3. Si el modelo de información en línea se consolida como parece las televisiones generalistas acabarán comprendiendo que sus servicios informativos y sus bustos parlantes sobran, y es probable que renuncien en favor de un puñado de webs (las cuales heredarán su obsesión por airear expresiones rimbombantes como «derecho a la información», «servicio público», «pilar fundamental de la democracia» y otras lindezas por el estilo). Sin los informativos los canales generalistas se lanzarán de lleno al entretenimiento y al espectáculo, provocando un indeseado efecto colateral: el abandono de los beneficios socializadores de su actividad, ahondando aún más en el proceso de segmentación temática y modelos altamente cortocircuitados por la publicidad. De hecho, tras esta mutación estarán mucho más cerca de convertirse en canales temáticos o especializados.
Tras el éxito de sus sistema operativo para móviles (Android), Google se adentra en el mercado del hardware (la antítesis de sus orígenes): su propio teléfono inteligente, su propia versión del iPad, incluso el proyecto de una red propia por donde circularían sus datos y aplicaciones. Este anuncio coincide con la amenaza/sugerencia de los principales ISP de que Google debería pagarles por el uso lucrativo que hace de sus redes, las cuales cuesta mucho dinerito mantener (a pesar de lo cual obtienen beneficios).
Periodistas y gurús se rasgan las vestiduras por las intolerables amenazas al principio de neutralidad que esta propuesta implica; y argumentan que Internet fue concebida como una red en la que tanto da lo que circule, siempre y cuando todas las partes cumplan los estándares técnicos.
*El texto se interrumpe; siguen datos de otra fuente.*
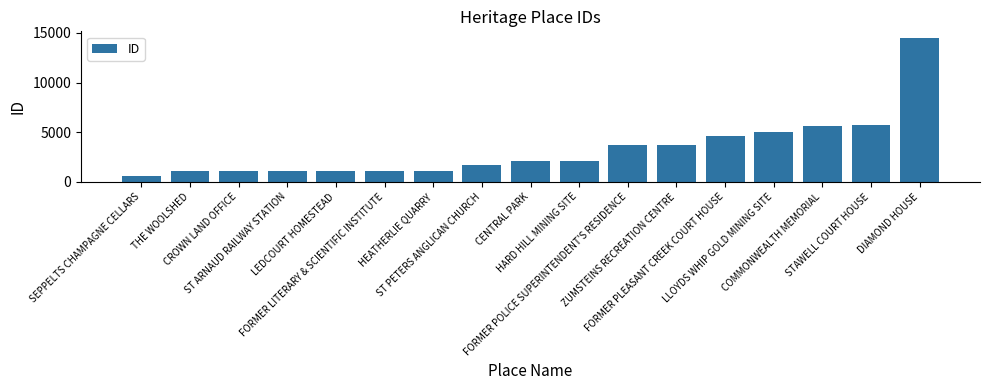

What is the greatest value displayed?

14436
Y concluyen que no es de recibo plantearse discriminar el tráfico con fines punitivos (como pretenden algunas entidades y gobiernos con el P2P) ni lucrativos (cobrar más por dejar pasar paquetes TCP/IP de una transacción comercial --es decir una comisión-- que la consulta de un estudiante a la Wikipedia).
Lo cierto es que si el principio de neutralidad existiese no habríamos asistido a varias batallas por estándares tecnológicos de grabación, de reproducción o de desarrollo. Si el principio de neutralidad existiese hace tiempo que todos los móviles tendrían un cargador universal. Agitar el principio de neutralidad en Internet es tan absurdo como hablar de «libre competencia», «trabajo digno» o «igualdad de oportunidades» en el mercado realmente existente.
En realidad, Internet está inmersa en un imparable proceso de privatización. Lejos quedan sus orígenes públicos (gobiernos, universidades), abiertos y desinteresados, en los que supuestamente se forjaron los principios sagrados que hoy tratan de defenderse. La apertura a la iniciativa privada, la actividad económica y la especialización han acabado convirtiendo en un mercado cada uno de los elementos que la componen. La fragmentación tecnológica, económica --además de política, social, cultural y (sobre todo) lingüística ya existentes-- es un proceso irreversible e inevitable: pagaremos por casi todo, tendremos que cruzar fronteras y necesitaremos hardware específico para trabajar con diferentes componentes y servicios. Bajo semejantes condiciones, hablar de «principio de neutralidad» es una forma tan grandilocuente como inútil de combatir las tecnologías esclavas que segmentan --y segmentarán-- Internet.